What is there after PTLLS?


If you have completed the PTLLS course (Preparing to Teach in the Lifelong Learning Sector) and are wondering what you could do next, here are some ideas.

1. Brush up your subject knowledge. Of course we all like to think we are experts in our own field, but there are always new things to learn and if you have got PTLLS and are teaching regularly you could be in danger of being away from the front line so long that you become a bit out of date. Get hold of the trade press and keep up to date by meeting others in your industry. Having up to date skills and a few contacts could do you the world of good in getting though the tough economic situation we are all in. The in-vogue term for this is CPD or Continuing Professional Development.

2. Do the CTLLS course, which is the next one up from PTLLS. You will have to be already in a teaching position to do this as one of the assignments involves you being observed teaching in your natural teaching environment with real students. Also be prepared for some hard work – the course assignments are generally longer and more in depth than with PTLLS – but remember you will already have 6 credits towards your goal. CTLLS is only one step away from the Diploma level 5 DTLLS which is equivalent to a Post Graduate qualification.

3. Build your portfolio of courses – even if you are just assisting another teacher as a favour to gain some teaching time. It is good to get some recent teaching experience with an new class, you’ll not only get the chance to observe somebody else’s teaching style but you could also grab some new ideas to spruce up your teaching. You will often find that if you offer to help a teacher they will ask you to assist one of the least able students who might be falling behind, most people roll their eyes and tut tut at this – but think of it as a chance to practise a bit of intensive one to one support that you might not have practised on your PTLLS course.

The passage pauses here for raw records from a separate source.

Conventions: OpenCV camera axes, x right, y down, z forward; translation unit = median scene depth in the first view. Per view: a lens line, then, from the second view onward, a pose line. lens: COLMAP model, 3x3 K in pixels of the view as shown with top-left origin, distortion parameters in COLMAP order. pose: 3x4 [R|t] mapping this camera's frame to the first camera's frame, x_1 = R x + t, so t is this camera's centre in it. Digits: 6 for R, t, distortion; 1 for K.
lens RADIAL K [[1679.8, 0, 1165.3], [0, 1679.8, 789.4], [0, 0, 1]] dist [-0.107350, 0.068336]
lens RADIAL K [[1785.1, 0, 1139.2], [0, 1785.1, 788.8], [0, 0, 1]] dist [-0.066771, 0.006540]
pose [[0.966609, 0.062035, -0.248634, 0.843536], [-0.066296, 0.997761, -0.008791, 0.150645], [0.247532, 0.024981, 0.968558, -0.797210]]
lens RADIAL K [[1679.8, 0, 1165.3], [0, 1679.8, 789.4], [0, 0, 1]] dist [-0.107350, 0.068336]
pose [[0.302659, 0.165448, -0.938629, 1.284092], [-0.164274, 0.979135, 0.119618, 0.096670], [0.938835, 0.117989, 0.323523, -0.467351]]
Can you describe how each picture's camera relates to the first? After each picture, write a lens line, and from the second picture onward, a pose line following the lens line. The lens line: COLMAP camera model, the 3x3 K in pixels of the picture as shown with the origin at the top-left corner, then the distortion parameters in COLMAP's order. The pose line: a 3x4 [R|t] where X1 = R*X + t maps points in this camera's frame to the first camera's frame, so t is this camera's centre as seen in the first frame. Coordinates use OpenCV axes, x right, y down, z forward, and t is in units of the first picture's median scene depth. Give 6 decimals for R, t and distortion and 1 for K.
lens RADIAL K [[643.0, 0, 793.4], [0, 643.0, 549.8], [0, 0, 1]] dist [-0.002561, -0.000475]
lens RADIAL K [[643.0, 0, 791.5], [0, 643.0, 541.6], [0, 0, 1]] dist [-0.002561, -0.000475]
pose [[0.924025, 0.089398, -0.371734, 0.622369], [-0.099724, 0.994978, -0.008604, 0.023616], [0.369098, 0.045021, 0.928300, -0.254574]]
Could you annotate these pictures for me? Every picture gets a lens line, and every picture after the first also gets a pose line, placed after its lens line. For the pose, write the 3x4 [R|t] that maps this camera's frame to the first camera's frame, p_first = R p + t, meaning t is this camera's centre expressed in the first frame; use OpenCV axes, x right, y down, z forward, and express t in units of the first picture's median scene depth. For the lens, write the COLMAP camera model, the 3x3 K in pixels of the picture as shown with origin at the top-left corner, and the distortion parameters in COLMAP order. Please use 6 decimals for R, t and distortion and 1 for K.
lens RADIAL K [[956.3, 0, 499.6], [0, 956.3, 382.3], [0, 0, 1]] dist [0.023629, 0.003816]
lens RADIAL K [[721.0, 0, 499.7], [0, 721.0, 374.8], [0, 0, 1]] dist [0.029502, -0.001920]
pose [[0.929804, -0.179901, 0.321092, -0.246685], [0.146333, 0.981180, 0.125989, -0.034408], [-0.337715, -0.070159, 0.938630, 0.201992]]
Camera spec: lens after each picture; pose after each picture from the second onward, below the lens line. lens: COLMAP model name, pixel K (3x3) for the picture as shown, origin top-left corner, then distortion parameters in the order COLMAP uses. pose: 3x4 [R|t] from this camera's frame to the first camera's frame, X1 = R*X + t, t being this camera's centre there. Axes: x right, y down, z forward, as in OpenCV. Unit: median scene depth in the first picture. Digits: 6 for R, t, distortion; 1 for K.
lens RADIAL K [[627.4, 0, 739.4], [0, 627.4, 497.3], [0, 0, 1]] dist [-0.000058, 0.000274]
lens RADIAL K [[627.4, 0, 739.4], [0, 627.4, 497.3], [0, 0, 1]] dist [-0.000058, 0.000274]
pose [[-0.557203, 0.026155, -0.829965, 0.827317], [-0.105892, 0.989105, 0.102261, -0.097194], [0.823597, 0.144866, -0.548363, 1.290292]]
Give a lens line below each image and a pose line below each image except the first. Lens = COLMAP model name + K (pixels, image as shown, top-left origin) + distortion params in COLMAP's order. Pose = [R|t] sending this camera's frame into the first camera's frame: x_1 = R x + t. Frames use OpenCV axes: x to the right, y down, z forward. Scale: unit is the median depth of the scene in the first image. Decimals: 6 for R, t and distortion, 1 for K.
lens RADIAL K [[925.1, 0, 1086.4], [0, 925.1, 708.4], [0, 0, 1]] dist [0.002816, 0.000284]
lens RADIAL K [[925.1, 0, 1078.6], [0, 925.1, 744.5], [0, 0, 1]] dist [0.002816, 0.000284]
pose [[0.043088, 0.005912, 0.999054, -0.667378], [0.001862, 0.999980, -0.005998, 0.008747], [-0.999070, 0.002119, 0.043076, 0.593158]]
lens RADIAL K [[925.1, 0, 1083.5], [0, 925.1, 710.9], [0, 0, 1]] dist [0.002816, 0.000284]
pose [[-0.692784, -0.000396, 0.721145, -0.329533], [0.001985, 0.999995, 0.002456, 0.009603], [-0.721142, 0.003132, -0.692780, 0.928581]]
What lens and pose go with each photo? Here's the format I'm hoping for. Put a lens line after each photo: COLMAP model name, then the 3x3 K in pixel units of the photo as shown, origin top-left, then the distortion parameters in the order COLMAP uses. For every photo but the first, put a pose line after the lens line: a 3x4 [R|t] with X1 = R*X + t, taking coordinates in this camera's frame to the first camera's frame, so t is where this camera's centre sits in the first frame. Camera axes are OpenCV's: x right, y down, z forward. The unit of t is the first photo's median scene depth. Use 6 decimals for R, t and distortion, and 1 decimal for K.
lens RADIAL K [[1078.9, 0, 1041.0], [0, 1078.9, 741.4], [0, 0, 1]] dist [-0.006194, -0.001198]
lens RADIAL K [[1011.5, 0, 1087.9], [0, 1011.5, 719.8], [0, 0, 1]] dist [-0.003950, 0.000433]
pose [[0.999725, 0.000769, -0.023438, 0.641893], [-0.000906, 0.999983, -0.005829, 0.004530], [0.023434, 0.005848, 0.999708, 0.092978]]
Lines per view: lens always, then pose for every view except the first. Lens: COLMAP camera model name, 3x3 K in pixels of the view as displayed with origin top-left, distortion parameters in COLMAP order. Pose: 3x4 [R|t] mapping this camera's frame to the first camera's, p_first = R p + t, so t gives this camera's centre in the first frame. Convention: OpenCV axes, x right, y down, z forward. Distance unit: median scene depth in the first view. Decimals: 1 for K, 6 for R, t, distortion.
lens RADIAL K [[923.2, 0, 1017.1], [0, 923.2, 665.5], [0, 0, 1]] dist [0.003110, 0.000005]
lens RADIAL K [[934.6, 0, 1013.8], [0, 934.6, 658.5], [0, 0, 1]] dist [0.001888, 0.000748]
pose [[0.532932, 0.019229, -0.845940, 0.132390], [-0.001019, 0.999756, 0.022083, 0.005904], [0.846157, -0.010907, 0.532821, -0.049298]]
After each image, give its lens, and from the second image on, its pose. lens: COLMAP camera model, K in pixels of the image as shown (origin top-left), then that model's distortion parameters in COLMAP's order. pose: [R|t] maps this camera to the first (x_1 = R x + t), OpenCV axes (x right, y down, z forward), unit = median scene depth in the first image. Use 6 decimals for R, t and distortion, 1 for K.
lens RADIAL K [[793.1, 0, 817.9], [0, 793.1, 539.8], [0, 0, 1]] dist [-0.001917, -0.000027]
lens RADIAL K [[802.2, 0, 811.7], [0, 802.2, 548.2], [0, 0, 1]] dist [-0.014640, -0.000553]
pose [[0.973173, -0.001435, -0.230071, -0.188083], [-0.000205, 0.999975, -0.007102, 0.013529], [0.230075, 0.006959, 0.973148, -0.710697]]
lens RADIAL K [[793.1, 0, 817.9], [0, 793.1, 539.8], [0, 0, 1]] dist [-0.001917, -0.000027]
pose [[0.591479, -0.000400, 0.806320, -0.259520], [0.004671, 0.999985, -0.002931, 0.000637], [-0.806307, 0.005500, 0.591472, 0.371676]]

4. Improve your company’s training scheme – most companies and organisations have some sort of training scheme, even if it is limited to short staff inductions. These in-company schemes tend to be a bit neglected and viewed as a bit of a chore – partly because they are often run by busy managers who have 101 other more pressing demands on their time and partly because the people in charge are often not qualified trainers. Here’s where you can step in – ask to have a look at what is being done and apply the skills you picked up on the PTLLS to sharpen things up. You will probably find bags of room for improvement. You will be able to take a load off somebody’s work schedule and get the chance to professionalise your firm’s standing in this area . You are also putting yourself in the category of “Very Useful Person” which is quite important in the current economic climate.